Messer of Edgerton was speaking before the Milton School Board, asking officials not to close Consolidated School next year.


She got good news.


The board has debated in recent weeks whether to close the K-3 school near Janesville’s northwest edge to fill a projected $758,000 budget gap in the 2010-11 budget. Monday, the board approved budget cuts submitted by district administrators that will save the district $886,000—sparing Consolidated for at least one more year.


One major cut the board approved was a $110,000 reduction in custodial staff. Officials indicated the cut could impact as many as two full-time custodians.


Superintendent Bernie Nikolay said the district doesn’t intend to replace custodians with a contract cleaning service.


Other cuts approved include: delayed technology spending—$200,000; reduced building budgets—$100,000, and an unfilled elementary teacher vacancy—$55,000.


Consolidated’s closure would have centralized student population at a time when the district expected teacher vacancies could leave as many as four classrooms open in the district, officials said.


It also would have saved about $181,000, recent district figures said. But that projection was much lower than earlier estimates of $600,000—a figure officials said was based on plans to lay off as many as four teachers.


Cuts approved Monday included no teacher layoffs.


Jon Cruzan was one of five board members voting in favor of the cuts Monday. He said once he learned savings through Consolidated School’s closure would be significantly less than the district had first estimated, he decided it could wait.

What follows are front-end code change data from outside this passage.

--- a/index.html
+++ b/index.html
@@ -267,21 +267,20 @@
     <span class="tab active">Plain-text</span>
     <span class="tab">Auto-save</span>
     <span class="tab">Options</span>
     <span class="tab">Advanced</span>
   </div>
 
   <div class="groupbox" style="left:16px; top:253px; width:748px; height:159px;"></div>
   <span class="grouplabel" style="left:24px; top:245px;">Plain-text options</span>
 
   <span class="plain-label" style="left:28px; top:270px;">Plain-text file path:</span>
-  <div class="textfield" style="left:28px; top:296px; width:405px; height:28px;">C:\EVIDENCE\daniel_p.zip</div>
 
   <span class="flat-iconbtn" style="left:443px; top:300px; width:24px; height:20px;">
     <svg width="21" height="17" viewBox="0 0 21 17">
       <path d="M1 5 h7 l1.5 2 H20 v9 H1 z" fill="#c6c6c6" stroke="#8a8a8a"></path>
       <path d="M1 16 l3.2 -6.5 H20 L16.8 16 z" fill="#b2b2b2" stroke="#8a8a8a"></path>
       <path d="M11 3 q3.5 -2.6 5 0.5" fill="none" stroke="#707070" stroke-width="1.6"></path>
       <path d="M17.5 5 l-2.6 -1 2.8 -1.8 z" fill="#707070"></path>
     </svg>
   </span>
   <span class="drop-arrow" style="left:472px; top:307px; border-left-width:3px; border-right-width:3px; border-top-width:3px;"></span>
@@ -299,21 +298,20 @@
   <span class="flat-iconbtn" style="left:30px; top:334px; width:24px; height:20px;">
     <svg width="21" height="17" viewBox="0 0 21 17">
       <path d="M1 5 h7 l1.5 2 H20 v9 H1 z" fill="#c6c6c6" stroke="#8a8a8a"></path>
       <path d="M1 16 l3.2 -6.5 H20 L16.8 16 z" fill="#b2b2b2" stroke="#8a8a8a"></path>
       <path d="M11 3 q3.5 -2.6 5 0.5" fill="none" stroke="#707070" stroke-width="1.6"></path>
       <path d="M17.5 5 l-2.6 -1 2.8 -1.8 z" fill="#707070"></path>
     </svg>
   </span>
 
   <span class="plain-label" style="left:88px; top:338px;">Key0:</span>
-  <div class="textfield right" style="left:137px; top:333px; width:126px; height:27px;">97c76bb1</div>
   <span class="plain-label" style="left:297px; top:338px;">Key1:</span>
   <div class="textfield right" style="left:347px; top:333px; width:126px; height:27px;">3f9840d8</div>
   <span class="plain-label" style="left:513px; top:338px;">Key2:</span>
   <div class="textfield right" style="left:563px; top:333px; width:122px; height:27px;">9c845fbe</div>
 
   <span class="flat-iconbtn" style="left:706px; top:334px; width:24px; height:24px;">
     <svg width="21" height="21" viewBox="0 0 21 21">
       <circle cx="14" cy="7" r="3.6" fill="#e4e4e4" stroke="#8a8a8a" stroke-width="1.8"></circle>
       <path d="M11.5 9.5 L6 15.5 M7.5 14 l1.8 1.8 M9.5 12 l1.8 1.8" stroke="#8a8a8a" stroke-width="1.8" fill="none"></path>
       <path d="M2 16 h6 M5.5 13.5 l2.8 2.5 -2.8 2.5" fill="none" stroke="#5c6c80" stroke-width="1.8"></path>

“I don’t think you should close a school precipitously. I think we’ve come up with a more measured approach,” Cruzan said.

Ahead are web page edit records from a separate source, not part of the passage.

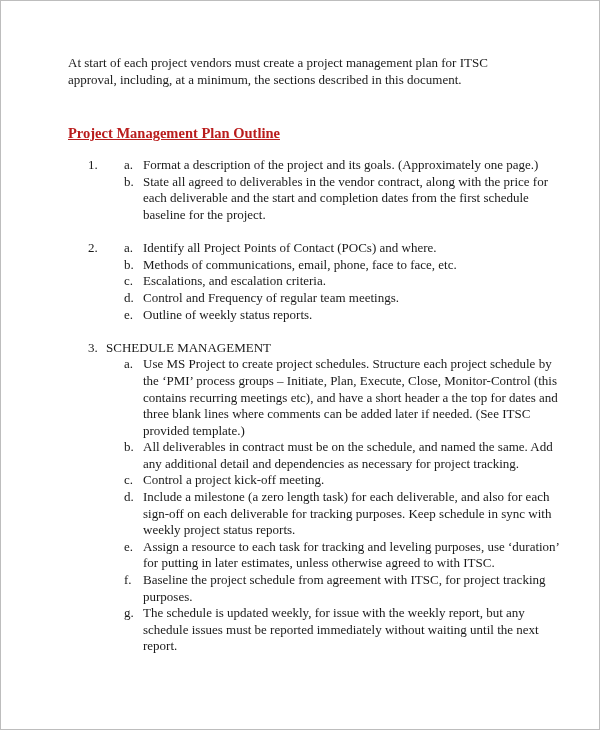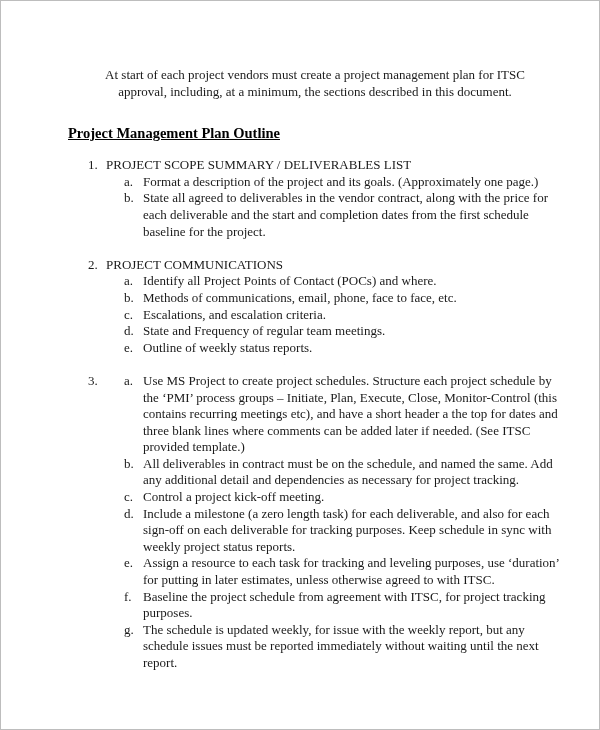--- a/index.html
+++ b/index.html
@@ -6,24 +6,24 @@
     body { width: 600px; height: 730px; position: relative; overflow: hidden; }
     .page {
       position: absolute; left: 0; top: 0; width: 598px; height: 728px;
       border: 1px solid #bdbdbd; background: #fff;
     }
     .content {
       position: absolute; left: 67px; top: 54px; width: 490px;
       font-family: "Liberation Serif", "DejaVu Serif", serif;
       font-size: 13px; line-height: 16.6px; color: #1a1a1a;
     }
-    .intro { margin: 12px; width: 470px; text-align: center; }
+    .intro { margin: 0; width: 470px; }
     .heading {
-      margin: 24px 0 0 0; font-weight: bold; text-decoration: underline;
-      font-size: 14.5px; line-height: 18px; color: #000000;
+      margin: 36px 0 0 0; font-weight: bold; text-decoration: underline;
+      font-size: 14.5px; line-height: 18px; color: #b91c1c;
     }
     ol.sections { list-style: none; margin: 15px 0 0 0; padding: 0; }
     ol.sections > li { position: relative; padding-left: 38px; margin-bottom: 16.6px; }
     .sec-num { position: absolute; left: 20px; top: 0; }
     .sec-title { display: block; }
     ol.items { list-style: none; margin: 0; padding: 0; }
     ol.items > li { position: relative; padding-left: 37px; margin-left: 0; }
     ol.items > li .item-letter { position: absolute; left: 18px; top: 0; }
     ol.items > li .item-text { display: block; width: 420px; }
   </style>
@@ -32,62 +32,61 @@
 
 <div class="page">
   <div class="content">
     <p class="intro">At start of each project vendors must create a project management plan for ITSC approval, including, at a minimum, the sections described in this document.</p>
     <div class="heading">Project Management Plan Outline</div>
 
     <ol class="sections">
 
       <li>
         <span class="sec-num">1.</span>
-        <span class="sec-title">PROJECT SCOPE SUMMARY / DELIVERABLES LIST</span>
         <ol class="items">
           <li>
             <span class="item-letter">a.</span>
             <span class="item-text">Format a description of the project and its goals. (Approximately one page.)</span>
           </li>
           <li>
             <span class="item-letter">b.</span>
             <span class="item-text">State all agreed to deliverables in the vendor contract, along with the price for each deliverable and the start and completion dates from the first schedule baseline for the project.</span>
           </li>
         </ol>
       </li>
 
       <li>
         <span class="sec-num">2.</span>
-        <span class="sec-title">PROJECT COMMUNICATIONS</span>
         <ol class="items">
           <li>
             <span class="item-letter">a.</span>
             <span class="item-text">Identify all Project Points of Contact (POCs) and where.</span>
           </li>
           <li>
             <span class="item-letter">b.</span>
             <span class="item-text">Methods of communications, email, phone, face to face, etc.</span>
           </li>
           <li>
             <span class="item-letter">c.</span>
             <span class="item-text">Escalations, and escalation criteria.</span>
           </li>
           <li>
             <span class="item-letter">d.</span>
-            <span class="item-text">State and Frequency of regular team meetings.</span>
+            <span class="item-text">Control and Frequency of regular team meetings.</span>
           </li>
           <li>
             <span class="item-letter">e.</span>
             <span class="item-text">Outline of weekly status reports.</span>
           </li>
         </ol>
       </li>
 
       <li>
         <span class="sec-num">3.</span>
+        <span class="sec-title">SCHEDULE MANAGEMENT</span>
         <ol class="items">
           <li>
             <span class="item-letter">a.</span>
             <span class="item-text">Use MS Project to create project schedules. Structure each project schedule by the ‘PMI’ process groups – Initiate, Plan, Execute, Close, Monitor-Control (this contains recurring meetings etc), and have a short header a the top for dates and three blank lines where comments can be added later if needed. (See ITSC provided template.)</span>
           </li>
           <li>
             <span class="item-letter">b.</span>
             <span class="item-text">All deliverables in contract must be on the schedule, and named the same. Add any additional detail and dependencies as necessary for project tracking.</span>
           </li>
           <li>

But unless there’s an increase in enrollment or an economic upturn in the near future, officials said it’s likely the district will face closing Consolidated School again.

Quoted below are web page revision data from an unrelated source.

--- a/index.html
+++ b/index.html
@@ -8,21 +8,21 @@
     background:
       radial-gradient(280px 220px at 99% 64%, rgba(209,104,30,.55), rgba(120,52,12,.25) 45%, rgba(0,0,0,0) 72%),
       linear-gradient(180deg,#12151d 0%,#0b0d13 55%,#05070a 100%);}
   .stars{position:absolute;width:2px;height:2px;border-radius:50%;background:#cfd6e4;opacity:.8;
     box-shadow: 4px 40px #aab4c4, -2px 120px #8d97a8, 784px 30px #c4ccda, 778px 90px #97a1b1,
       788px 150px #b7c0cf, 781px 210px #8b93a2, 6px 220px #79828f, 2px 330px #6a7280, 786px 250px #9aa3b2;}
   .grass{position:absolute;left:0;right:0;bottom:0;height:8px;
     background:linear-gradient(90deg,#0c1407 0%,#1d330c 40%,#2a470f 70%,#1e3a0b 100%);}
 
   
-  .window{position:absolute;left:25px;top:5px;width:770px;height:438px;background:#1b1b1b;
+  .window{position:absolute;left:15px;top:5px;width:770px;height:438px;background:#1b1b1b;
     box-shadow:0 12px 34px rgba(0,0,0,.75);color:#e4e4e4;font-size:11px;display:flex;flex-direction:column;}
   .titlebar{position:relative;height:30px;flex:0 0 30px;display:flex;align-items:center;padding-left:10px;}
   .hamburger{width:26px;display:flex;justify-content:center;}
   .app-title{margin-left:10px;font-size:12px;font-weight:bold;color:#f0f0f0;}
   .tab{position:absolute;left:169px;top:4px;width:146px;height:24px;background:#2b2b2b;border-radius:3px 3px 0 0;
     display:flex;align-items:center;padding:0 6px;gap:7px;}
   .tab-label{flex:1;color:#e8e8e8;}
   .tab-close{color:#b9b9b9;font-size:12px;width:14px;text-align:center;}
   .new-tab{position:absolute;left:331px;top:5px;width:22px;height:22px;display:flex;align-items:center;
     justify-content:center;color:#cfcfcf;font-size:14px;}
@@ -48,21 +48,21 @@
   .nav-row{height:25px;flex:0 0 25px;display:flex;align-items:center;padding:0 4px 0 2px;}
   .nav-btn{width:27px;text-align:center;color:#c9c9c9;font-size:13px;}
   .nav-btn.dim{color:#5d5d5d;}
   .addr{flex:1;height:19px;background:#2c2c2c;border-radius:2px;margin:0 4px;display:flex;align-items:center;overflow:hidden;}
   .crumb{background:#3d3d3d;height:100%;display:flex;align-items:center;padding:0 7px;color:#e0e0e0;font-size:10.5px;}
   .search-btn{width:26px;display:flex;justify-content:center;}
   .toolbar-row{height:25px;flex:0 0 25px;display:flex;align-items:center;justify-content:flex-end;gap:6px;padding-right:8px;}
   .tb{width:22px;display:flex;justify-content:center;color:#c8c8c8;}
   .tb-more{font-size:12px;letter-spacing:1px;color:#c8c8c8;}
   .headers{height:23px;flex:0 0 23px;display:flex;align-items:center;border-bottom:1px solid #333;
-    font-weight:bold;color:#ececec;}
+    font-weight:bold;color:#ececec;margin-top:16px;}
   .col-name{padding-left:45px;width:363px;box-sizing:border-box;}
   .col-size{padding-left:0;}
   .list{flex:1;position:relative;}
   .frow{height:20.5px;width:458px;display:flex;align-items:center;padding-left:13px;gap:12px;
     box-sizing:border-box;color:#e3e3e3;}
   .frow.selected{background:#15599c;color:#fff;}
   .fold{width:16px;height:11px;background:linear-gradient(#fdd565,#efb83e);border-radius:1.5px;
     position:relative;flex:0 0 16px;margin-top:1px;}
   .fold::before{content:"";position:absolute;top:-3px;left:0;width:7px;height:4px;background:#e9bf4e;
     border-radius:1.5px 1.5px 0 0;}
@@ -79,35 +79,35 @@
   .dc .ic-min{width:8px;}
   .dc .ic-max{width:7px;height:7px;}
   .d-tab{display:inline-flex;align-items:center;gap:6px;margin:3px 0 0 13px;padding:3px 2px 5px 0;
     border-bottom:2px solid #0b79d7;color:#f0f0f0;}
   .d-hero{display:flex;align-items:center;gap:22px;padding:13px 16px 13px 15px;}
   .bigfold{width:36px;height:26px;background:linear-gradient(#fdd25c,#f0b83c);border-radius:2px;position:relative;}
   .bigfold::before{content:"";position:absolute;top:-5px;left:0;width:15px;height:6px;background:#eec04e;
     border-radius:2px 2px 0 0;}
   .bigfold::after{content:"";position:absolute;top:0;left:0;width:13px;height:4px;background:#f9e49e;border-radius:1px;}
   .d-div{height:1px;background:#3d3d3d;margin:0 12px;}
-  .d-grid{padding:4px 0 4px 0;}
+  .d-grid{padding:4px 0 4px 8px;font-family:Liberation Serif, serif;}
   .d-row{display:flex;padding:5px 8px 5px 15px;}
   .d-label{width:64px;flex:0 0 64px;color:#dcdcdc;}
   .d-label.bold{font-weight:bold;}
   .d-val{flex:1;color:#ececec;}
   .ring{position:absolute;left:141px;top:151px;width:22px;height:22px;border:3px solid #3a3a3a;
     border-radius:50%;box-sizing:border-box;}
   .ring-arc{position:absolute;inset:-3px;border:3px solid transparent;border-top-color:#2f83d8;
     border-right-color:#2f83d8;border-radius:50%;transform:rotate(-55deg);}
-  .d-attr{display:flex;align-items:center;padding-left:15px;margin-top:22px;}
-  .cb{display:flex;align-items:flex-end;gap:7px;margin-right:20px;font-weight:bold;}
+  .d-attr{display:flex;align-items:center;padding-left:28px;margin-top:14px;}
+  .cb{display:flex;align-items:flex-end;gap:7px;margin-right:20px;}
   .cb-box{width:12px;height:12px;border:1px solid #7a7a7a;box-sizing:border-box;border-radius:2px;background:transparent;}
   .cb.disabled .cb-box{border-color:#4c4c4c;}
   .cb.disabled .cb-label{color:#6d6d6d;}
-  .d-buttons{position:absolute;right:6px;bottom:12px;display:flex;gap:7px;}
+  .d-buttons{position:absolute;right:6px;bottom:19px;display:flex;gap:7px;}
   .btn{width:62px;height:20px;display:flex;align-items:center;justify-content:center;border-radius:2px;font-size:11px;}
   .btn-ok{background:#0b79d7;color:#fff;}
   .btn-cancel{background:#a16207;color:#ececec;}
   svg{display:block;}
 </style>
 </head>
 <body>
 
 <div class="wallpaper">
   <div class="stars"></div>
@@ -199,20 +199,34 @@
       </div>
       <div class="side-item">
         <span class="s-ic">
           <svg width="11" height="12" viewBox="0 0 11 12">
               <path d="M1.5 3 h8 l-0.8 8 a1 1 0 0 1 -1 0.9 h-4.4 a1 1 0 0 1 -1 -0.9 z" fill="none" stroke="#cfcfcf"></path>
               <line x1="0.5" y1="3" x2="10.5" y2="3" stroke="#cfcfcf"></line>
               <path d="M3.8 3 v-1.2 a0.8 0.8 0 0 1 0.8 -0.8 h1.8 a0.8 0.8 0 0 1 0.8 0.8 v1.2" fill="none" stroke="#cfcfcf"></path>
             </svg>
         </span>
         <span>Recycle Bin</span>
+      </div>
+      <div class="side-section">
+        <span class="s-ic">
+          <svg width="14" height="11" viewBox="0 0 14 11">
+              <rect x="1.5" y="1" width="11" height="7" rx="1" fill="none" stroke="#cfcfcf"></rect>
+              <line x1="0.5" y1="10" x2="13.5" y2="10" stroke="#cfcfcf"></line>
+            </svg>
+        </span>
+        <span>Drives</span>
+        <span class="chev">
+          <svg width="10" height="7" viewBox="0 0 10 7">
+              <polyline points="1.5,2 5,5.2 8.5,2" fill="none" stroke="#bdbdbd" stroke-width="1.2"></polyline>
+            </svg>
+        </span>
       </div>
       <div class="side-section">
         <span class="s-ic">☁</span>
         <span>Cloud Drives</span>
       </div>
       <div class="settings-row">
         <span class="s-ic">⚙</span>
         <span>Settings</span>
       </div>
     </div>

Board member Mike Pierce, who along with board member Al Roehl on Monday voted against cuts that would keep Consolidated School open, predicts the board will be wrestling the same decision next year.


“I believe the (Consolidated) issue will still be here,” Pierce said. “We’re going to be in cuts for a while. There’s $181,000 in savings we could have had, and what happens when there’s something that we really want? We might not be able to have it so easily.”